Emily also wrote several other poems. Her sister Charlotte discovered some of Emily’s poems and attempted to publish them alongside Anne’s. The three sisters used male pen names for their collection—Poems by Currer, Ellis, and Acton Bell. The book was published in 1846, but it only sold a few copies and received little attention.

Bront republished her seminal work, Wuthering Heights, as Ellis Bell in December 1847. The novel’s complex plot follows the Earnshaws and the Lintons through two generations and their stately homes, Wuthering Heights and Thrushcross Grange.

 Heathcliff, an orphan, raised by the Earnshaws, is the driving force behind the novel’s plot. He was motivated first by his love for Catherine Earnshaw and then by a desire for vengeance against her for what he perceived to be rejection.

While love appears to be the novel’s overarching theme, Wuthering Heights is more than a romantic love story. Hatred, vengeance, and social class, an ever-present issue in Victorian literature, are intertwined with Heathcliff and Cathy’s (unsatisfied) passion.

Love 

The entire novel Wuthering Heights is a meditation on the nature of love. The most important relationship, of course, is that between Cathy and Heathcliff, which is all-consuming and causes Cathy to fully identify with Heathcliff, to the point where she says, “I am Heathcliff.” 

Their love, on the other hand, is anything but simple. They betray one another and themselves to marry someone for whom they have a gentler—but more convenient—love. 

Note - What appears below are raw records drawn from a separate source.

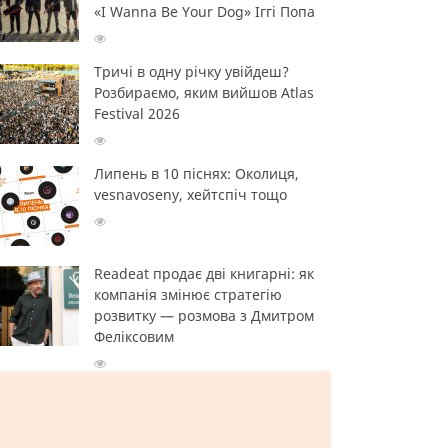
«I Wanna Be Your Dog» Іггі Попа
Тричі в одну річку увійдеш?
Розбираємо, яким вийшов Atlas
Festival 2026
Липень в 10 піснях: Околиця,
vesnavoseny, хейтспіч тощо
Readeat продає дві книгарні: як
компанія змінює стратегію
розвитку — розмова з Дмитром
Феліксовим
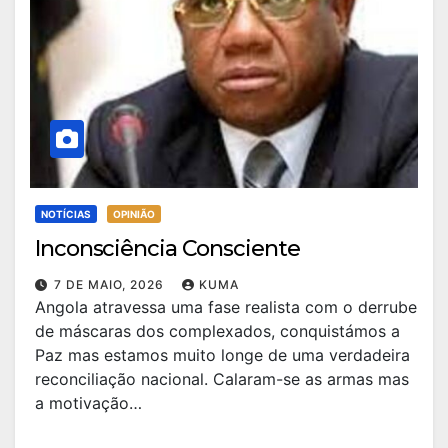
NOTÍCIAS
OPINIÃO
Inconsciência Consciente
7 DE MAIO, 2026
KUMA
Angola atravessa uma fase realista com o derrube
de máscaras dos complexados, conquistámos a
Paz mas estamos muito longe de uma verdadeira
reconciliação nacional. Calaram-se as armas mas
a motivação…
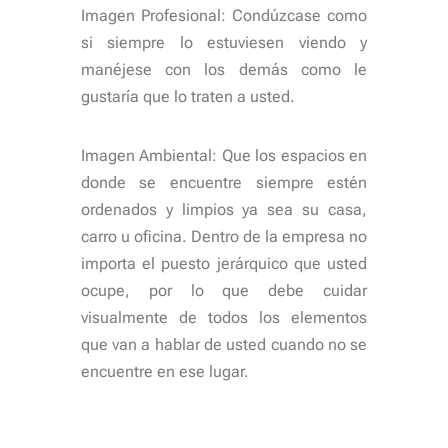
Imagen Profesional: Condúzcase como
si siempre lo estuviesen viendo y
manéjese con los demás como le
gustaría que lo traten a usted.
Imagen Ambiental: Que los espacios en
donde se encuentre siempre estén
ordenados y limpios ya sea su casa,
carro u oficina. Dentro de la empresa no
importa el puesto jerárquico que usted
ocupe, por lo que debe cuidar
visualmente de todos los elementos
que van a hablar de usted cuando no se
encuentre en ese lugar.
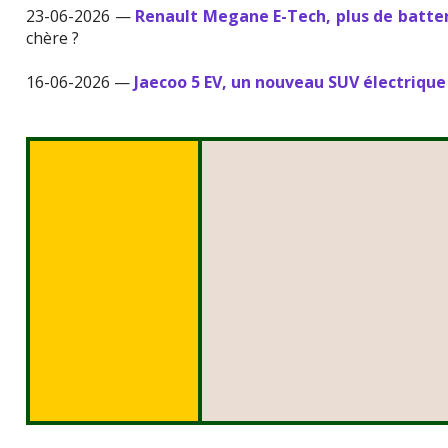
23-06-2026 —
Renault Megane E-Tech, plus de batter
chère ?
16-06-2026 —
Jaecoo 5 EV, un nouveau SUV électrique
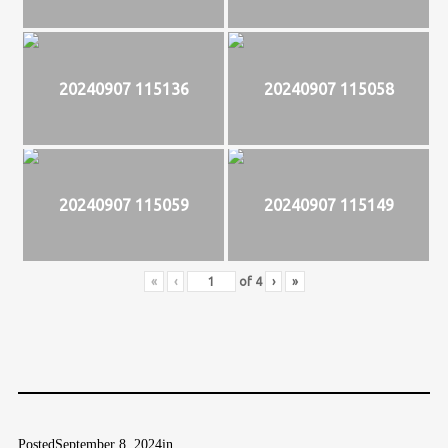
20240907 115136
20240907 115058
20240907 115059
20240907 115149
«
‹
of
4
›
»
Posted
September 8, 2024
in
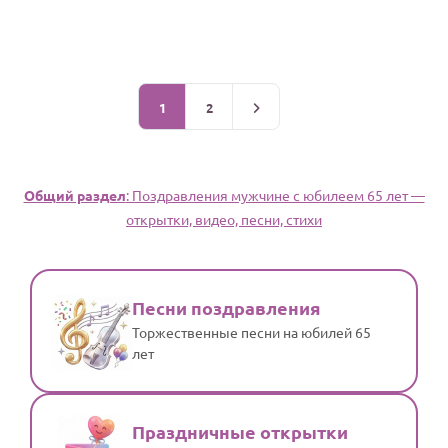
1
2
Общий раздел
: Поздравления мужчине с юбилеем 65 лет —
открытки, видео, песни, стихи
Песни поздравления
Торжественные песни на юбилей 65
лет
Праздничные открытки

Interestingly, Cathy and Heathcliff’s love is never consummated despite its intensity. Even when Heathcliff and Cathy are reunited in the afterlife, they are not at ease. They instead haunt the moorland as ghosts. 

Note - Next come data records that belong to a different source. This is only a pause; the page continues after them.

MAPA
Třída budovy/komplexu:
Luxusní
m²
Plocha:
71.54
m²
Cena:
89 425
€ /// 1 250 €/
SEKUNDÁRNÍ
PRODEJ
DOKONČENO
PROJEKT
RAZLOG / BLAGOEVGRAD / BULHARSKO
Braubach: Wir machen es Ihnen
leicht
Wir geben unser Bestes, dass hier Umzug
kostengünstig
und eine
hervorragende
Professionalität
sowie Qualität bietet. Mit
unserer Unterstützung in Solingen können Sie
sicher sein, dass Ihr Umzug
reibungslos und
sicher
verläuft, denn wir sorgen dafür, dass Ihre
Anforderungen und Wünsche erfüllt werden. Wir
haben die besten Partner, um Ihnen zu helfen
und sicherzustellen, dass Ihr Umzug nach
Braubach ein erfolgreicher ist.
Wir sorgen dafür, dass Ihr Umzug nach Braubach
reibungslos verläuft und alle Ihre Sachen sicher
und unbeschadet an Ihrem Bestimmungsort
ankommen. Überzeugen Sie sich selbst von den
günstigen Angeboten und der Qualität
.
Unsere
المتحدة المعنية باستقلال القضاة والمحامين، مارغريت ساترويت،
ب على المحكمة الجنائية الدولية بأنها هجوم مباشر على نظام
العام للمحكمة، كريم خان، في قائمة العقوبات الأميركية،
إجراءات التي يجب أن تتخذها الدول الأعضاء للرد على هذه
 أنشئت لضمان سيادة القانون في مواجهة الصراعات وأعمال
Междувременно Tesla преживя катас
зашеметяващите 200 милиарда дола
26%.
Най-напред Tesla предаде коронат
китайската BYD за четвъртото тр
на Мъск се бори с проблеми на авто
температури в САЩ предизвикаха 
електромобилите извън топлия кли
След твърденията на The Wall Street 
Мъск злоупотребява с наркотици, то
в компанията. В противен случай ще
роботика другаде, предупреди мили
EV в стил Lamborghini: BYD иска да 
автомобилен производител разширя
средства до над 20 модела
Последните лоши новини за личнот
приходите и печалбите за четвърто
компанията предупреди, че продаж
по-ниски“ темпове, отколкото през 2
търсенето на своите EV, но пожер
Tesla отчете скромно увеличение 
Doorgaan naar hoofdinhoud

The romance that blossoms between young Catherine and Hindley’s son, Hareton, is paler and less intense.

The love that develops between young Catherine and Hindley’s son, Hareton, is a paler and gentler version of Cathy and Heathcliff’s love, and it is headed for a happy ending.

Revenge and Hatred 

Heathcliff hates as much as he used to love Cathy, and most of his actions are motivated by a desire for vengeance. Throughout the novel, he resorts to exacting some form of retribution from all those who, in his opinion, have wronged him: Hindley (and his progeny) for mistreating him and the Lintons (Edgar and Isabella) for taking Cathy away from him.

Surprisingly, despite his undying love for Cathy, he is not particularly pleasant to Catherine’s daughter. Instead, he kidnaps her, forces her to marry his sickly son, and generally mistreats her while playing the stereotypical villain.

Social Status 

Wuthering Heights is wholly immersed in the Victorian era’s class issues, which were more than just a matter of affluence. The characters demonstrate that birth, source of income, and family connections all played a role in determining one’s place in society and that people generally accepted that place. 

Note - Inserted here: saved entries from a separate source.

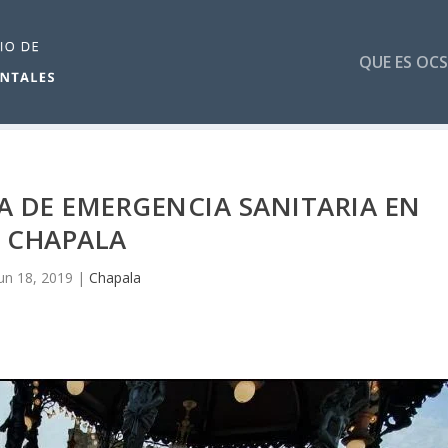
QUE ES OCS
A DE EMERGENCIA SANITARIA EN
CHAPALA
un 18, 2019
|
Chapala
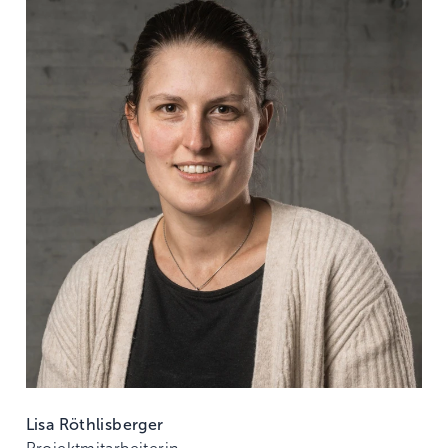
Lisa Röthlisberger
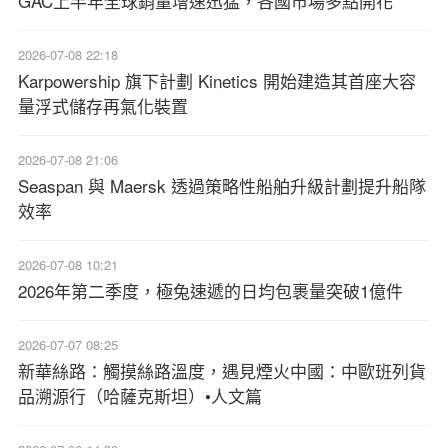
GAC上半年全球銷量增速迅猛，各國市場多點開花
2026-07-08 22:18
Karpowership 旗下計劃 Kinetics 開始建造其首座大容
量浮式儲存再氣化裝置
2026-07-08 21:06
Seaspan 與 Maersk 透過策略性船舶升級計劃提升船隊
效率
2026-07-08 10:21
2026年第二季度，極兔速遞的日均包裹量突破1億件
2026-07-07 08:25
新華絲路：觸摸絲路溫度，遇見煙火中國：中歐班列貨
品溯源行（哈薩克斯坦）•人文篇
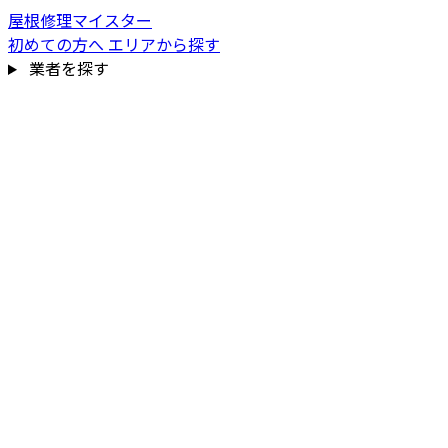
屋根修理マイスター
初めての方へ
エリアから探す
業者を探す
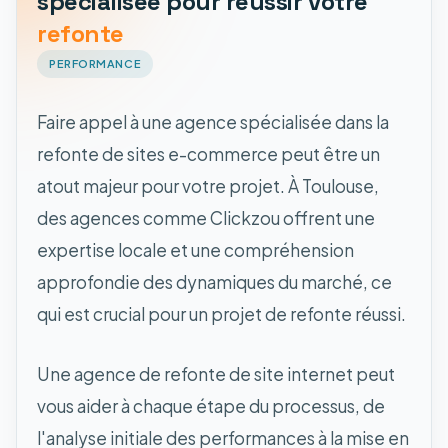
spécialisée pour réussir votre
refonte
PERFORMANCE
Faire appel à une agence spécialisée dans la
refonte de sites e-commerce peut être un
atout majeur pour votre projet. À Toulouse,
des agences comme Clickzou offrent une
expertise locale et une compréhension
approfondie des dynamiques du marché, ce
qui est crucial pour un projet de refonte réussi.
Une agence de refonte de site internet peut
vous aider à chaque étape du processus, de
l'analyse initiale des performances à la mise en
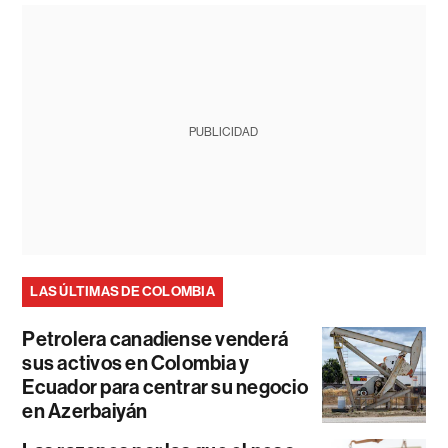
PUBLICIDAD
LAS ÚLTIMAS DE COLOMBIA
Petrolera canadiense venderá
sus activos en Colombia y
Ecuador para centrar su negocio
en Azerbaiyán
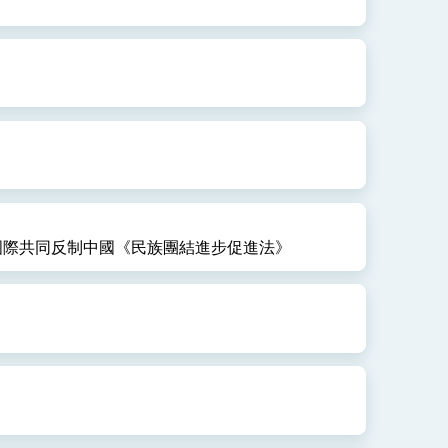
國際共同反制中國《民族團結進步促進法》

Wuthering Heights depicts a class-based society. The Lintons belonged to the professional middle class, while the Earnshaws were lower. Nelly Dean came from a lower-middle-class family and worked non-manual labor (servants were superior to manual laborers). 

Heathcliff, an orphan, used to be at the bottom of society in the Wuthering Heights universe, but when Mr. Earnshaw openly favored him, he defied social conventions.

Class is also the reason Cathy chooses to marry Edgar rather than Heathcliff. Even when Heathcliff returns to the heath as a well-dressed, wealthy, and educated man, he remains an outcast in society. Heathcliff’s attitude toward Hindley’s son, Hareton, is also explained by Class. 

He debases Hareton the same way Hindley degraded him, enacting a reverse class-motivated vengeance.

Death and Enduring Legacy 

Wuthering Heights elicited mixed reactions from critics at first. It wasn’t until after Bront’s death that the book gained a reputation as a literary masterpiece. 

On December 19, 1848, she died of tuberculosis, nearly two months after her brother, Branwell, died of the same disease. Her sister Anne became ill and died the following May from tuberculosis. 

Wrap It UP

Bront’s work and life continue to pique people’s interest today. The parsonage where Bront spent much of her life has been turned into a museum. The Bront Society runs the museum and works to preserve and honor the Bront sisters’ work.